Records for this exercise:
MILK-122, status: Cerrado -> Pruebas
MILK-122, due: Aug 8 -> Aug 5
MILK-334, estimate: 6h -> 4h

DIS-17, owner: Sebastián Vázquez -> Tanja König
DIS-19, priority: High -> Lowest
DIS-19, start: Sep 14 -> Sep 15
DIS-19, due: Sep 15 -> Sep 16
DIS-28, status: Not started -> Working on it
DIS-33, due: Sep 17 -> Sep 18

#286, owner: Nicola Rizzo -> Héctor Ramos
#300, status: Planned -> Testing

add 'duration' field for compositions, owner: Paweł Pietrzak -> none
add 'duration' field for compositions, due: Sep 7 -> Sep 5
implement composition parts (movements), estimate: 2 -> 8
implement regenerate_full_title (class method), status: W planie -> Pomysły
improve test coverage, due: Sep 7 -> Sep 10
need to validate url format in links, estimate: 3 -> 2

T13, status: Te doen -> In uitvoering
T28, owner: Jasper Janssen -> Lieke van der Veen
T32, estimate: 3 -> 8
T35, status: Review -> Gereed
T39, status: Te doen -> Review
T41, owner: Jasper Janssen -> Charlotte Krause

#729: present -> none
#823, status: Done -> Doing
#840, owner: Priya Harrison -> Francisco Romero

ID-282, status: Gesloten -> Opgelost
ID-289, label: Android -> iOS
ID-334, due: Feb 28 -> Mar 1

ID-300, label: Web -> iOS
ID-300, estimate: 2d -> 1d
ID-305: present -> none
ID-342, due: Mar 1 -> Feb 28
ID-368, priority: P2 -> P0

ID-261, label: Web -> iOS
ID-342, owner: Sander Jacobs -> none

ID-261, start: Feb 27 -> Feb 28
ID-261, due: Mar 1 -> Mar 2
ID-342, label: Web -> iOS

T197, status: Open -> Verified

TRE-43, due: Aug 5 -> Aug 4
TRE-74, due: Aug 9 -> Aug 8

About this task:
Starting from the top of the records and ending at the line that contains "#840, owner: Priya", repeat each line exactly and return only those lines.

Answer section:
MILK-122, status: Cerrado -> Pruebas
MILK-122, due: Aug 8 -> Aug 5
MILK-334, estimate: 6h -> 4h

DIS-17, owner: Sebastián Vázquez -> Tanja König
DIS-19, priority: High -> Lowest
DIS-19, start: Sep 14 -> Sep 15
DIS-19, due: Sep 15 -> Sep 16
DIS-28, status: Not started -> Working on it
DIS-33, due: Sep 17 -> Sep 18

#286, owner: Nicola Rizzo -> Héctor Ramos
#300, status: Planned -> Testing

add 'duration' field for compositions, owner: Paweł Pietrzak -> none
add 'duration' field for compositions, due: Sep 7 -> Sep 5
implement composition parts (movements), estimate: 2 -> 8
implement regenerate_full_title (class method), status: W planie -> Pomysły
improve test coverage, due: Sep 7 -> Sep 10
need to validate url format in links, estimate: 3 -> 2

T13, status: Te doen -> In uitvoering
T28, owner: Jasper Janssen -> Lieke van der Veen
T32, estimate: 3 -> 8
T35, status: Review -> Gereed
T39, status: Te doen -> Review
T41, owner: Jasper Janssen -> Charlotte Krause

#729: present -> none
#823, status: Done -> Doing
#840, owner: Priya Harrison -> Francisco Romero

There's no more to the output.